Given these fundamental specifications, a growing number of haptic devices are designed based soft materials which include electrostatic, piezoelectric, electromagnetic, electrorheological, magnetorheological materials, each with distinct advantages and disadvantages. Among all soft material, a strongly emerging class of products are flexible actuators. They are often composed of polymers that respond to external stimulations with a size or shape change and are capable of converting electrical energy to mechanical energy and thus imparting a force and/or motion . Usually, flexible actuators can be classified into two main categories, one is driven by other fields such as optical, thermal and chemical stimulus, and the other is driven by electrical field, named electro-active polymer (EAP) actuator. EAP actuators can be generally divided into two principal classes: dielectric and ionic. In ionic EAPs actuation is triggered by the displacement of ions inside the polymer; it requires only a few volts for actuation, but the ionic flow implies a high electrical current.
Examples of ionic EAPs are polyelectrolyte gels, ionic polymer-metal composites (IPMCs), conductive polymers and bucky gel actuator. Dielectric EAPs instead, are materials where the electric field-induced actuation response is initiated by the electrostatic attraction between oppositely charged conductive layers applied to the opposing surfaces of the polymer film . The stress acts normal to the film surface and thus serves to compress the film along its thickness (z) and stretch the film laterally (in x and y).
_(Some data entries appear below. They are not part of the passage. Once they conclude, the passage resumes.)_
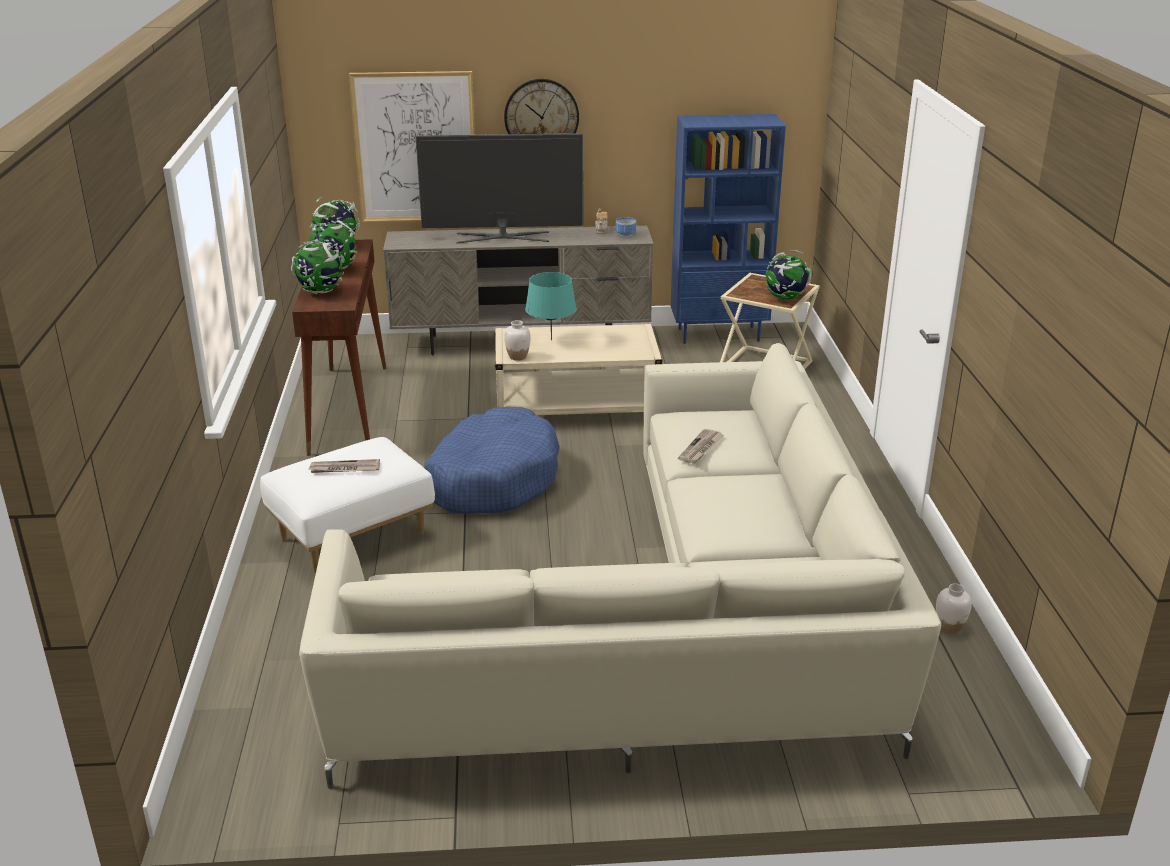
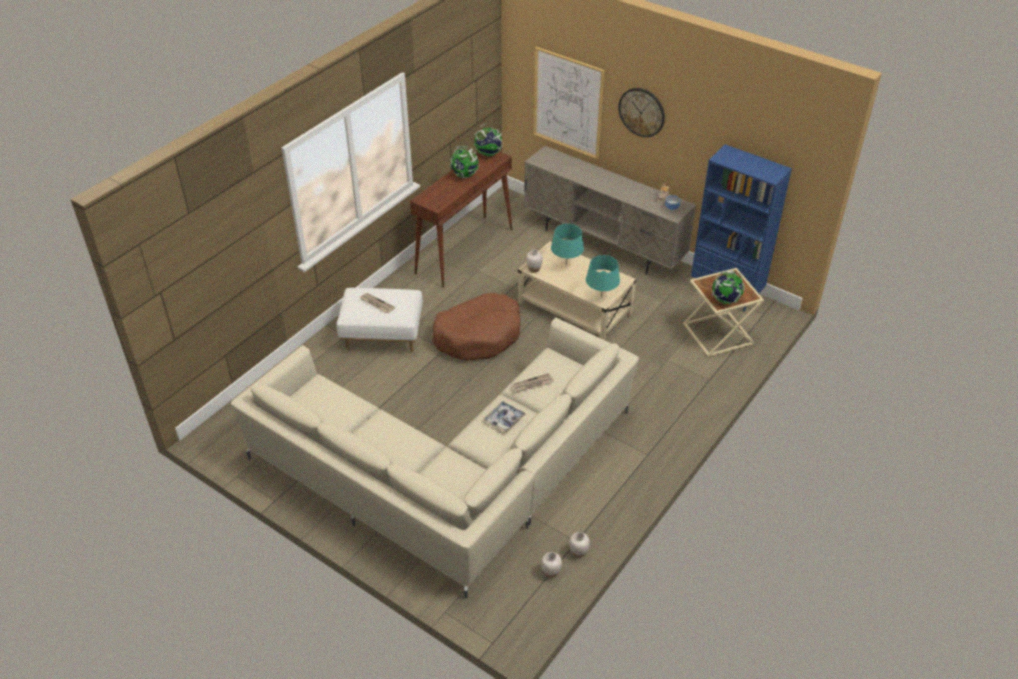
camera: 40 degrees right, 15 degrees up
globe [291,240,344,294] -> none
television [416,133,583,244] -> none
blue dog bed [424,407,560,514] -> brown dog bed [432,293,521,361]
none -> tray [484,401,525,433]
none -> white vase [541,552,562,578]
none -> turquoise table lamp [586,255,620,297]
This type of EAP typically requires a large actuation voltage to produce high electric fields (hundreds to thousands of volts) . Examples of dielectric EAPs are electrostrictive polymers and piezoelectric elastomers, odd-numbered nylons (with an odd number of carbon atoms between amide groups) and polyurethane. One of the most studied dielectric EAP materials are piezoelectric polymers. Some example of this product are polyvinylidene fluoride (PVDF), poly(vinylidene fluorideco-trifluoroethylene) (PVDF–TrFE) (Fig.1) and polyvinyl fluoride (PVF) and each material presents specific properties based on the chemical structure. For examples, poly(vinylidene fluoride) (PVDF), polyamides, parylene-C are semicrystalline while polyimide, polyvinylidene chloride (PVDC) are amorphous piezoelectric materials.
The first type arranges positively and negatively charged ions in crystalline form when an electric field is applied. The latter type contains molecular dipoles in its molecular structure, the dipole of this polymer is aligned when electric field is applied above a glass transition temperature which results in higher coupling factors and increased dielectric constants, with a controllable mechanical flexibility.